I knew someone like that. Haven’t talked to him in 30 years and wouldn’t talk to him again even at gumpoint. I don’t understand how he could breathe.

Me too! ShelliBean’s story sounds very, very similar to mine… And her approach is the same as mine, also. As much as possible, we accept our friends as they are. Any attempt to change them will likely only antagonize them…

The scary case is where your friend asks you for advice! “Do you think I talk too much?” There, you’re damned if you do and damned if you don’t! You want to be honest, but you don’t want to say anything hurtful. That calls for all the diplomacy you have in your soul!

I have ex-friends whom I had to cut off contact with entirely. One guy was just nasty and hurtful. I begged him to stop talking to me that way, but he simply couldn’t. So…with the greatest sadness…I lit a candle to his memory, and no longer accepted his calls. I told him so, and why. “Your conversation hurts me. Please don’t call me again.”

Well, there’s an opening! If you really feel that an intervention is a good idea – and you would certainly know this more than we would – then wait for the next time she says this, and, quietly, politely, patiently, with all the love and kindness you can muster, engage with it. I use hesitation and diffidence as a means of softening hurtful truths…

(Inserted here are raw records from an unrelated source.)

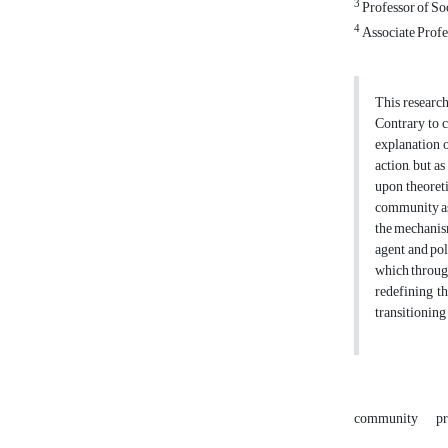
3
Professor of So
4
Associate Profe
This research
Contrary to c
explanation 
action, but a
upon theoreti
community as 
the mechanism
agent and pol
which through
redefining t
transitionin
community
pr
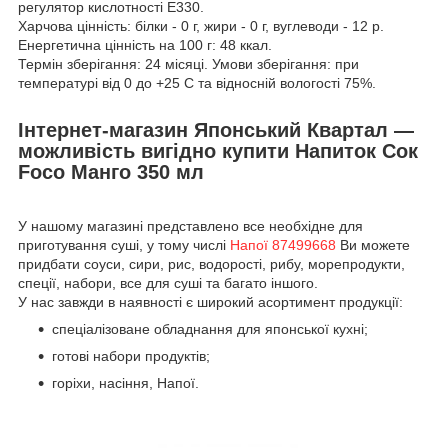
регулятор кислотності Е330.
Харчова цінність: білки - 0 г, жири - 0 г, вуглеводи - 12 р.
Енергетична цінність на 100 г: 48 ккал.
Термін зберігання: 24 місяці. Умови зберігання: при
температурі від 0 до +25 С та відносній вологості 75%.
Інтернет-магазин Японський Квартал —
можливість вигідно купити Напиток Сок
Foco Манго 350 мл
У нашому магазині представлено все необхідне для
приготування суші, у тому числі
Напої 87499668
Ви можете
придбати соуси, сири, рис, водорості, рибу, морепродукти,
спеції, набори, все для суші та багато іншого.
У нас завжди в наявності є широкий асортимент продукції:
спеціалізоване обладнання для японської кухні;
готові набори продуктів;
горіхи, насіння, Напої.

“Well… Ya know… It’s funny you said that… Um… I was just noticing that I’ve mostly been listening… It isn’t that I don’t care… But… You’ve sort of been monologuing… I love you like a sister… You know that… But take a breath now and then… Can I tell you a funny story that happened to me yesterday at the supermarket?”

Go gingerly. It’s like walking through a minefield… This is dangerously close to amateur psychoanalysis!

Speaking of amateur psychoanalysis, I wonder if this kind of thing is typical of bipolar disorder. I could see someone calling up friends and talking their ears off during a manic phase, then being embarrassed about it afterward.

I like the suggestion of asking her “well, how would you like me to respond next time you do that?” The egg timer suggestion is good. Personally I’d probably set a twenty minute time limit on any calls like that, then have to go.

Yeah, my youngest sister is like this too, and the only solution I can find is to tolerate it. I made one exception – once she and I and my uncle were in an ER waiting room after my aunt had a heart attack, and my sister just wouldn’t stop chattering, Eventually I asked her to get a drink with me and told her she had to shut up for a while as she was driving our uncle nuts. She might have been, I’m not sure, but she was sure driving me nuts. Yeah, it was cowardly, but it worked.

My MIL and, consequently, my SILs have this issue. It drives my husband nuts, so much so that he’ll get angry at her because he still cannot wrap it around his head that it’s not him, it’s HER. He’ll even put down the phone and do something else and she’ll keep talking.

I have an aunt who used to do the same. My mother avoided her for years because she took it as a personal offense.

As somebody said upthread, there are some people who have to verbalize EVERYTHING. I think there’s also a touch of anxiety involved (in my aunt’s case, she was a bit of a hypochondriac in her prime, so everybody HAD to know about every little ache and pain), as well as a fear of being totally alone: If you keep talking, somebody has to listen. If somebody is listening, you’re not alone.

Spearmint?

Mom… Mom, I was talking… Mom… MOM! FUCKITWOMANIFYOUCANTLISTENTOAWORDISAYIDONTKNOWWHYDOYOUASKABOUTMYLIFE!

And then we proceed to ignore her and have actual conversations with whichever sibiling is handy, rathern than monologues with her. Note that we only do it when there’s something such as, oh, a 5yo son having major surgery, one of us having just gotten fired, the boss of another one having been unexpected and suddenly fired (which leaves the team completely a-shambles)… most of the time we just shut up and roll our eyes. We’re conscious that she has zero interest in us as human beings.
Best way to get my mother to shut up is, when she’s complaining about her mother, point out something in which they have exactly the same behavior. Goes off in a huff, slams a few items, but shuts the blessed fuck up.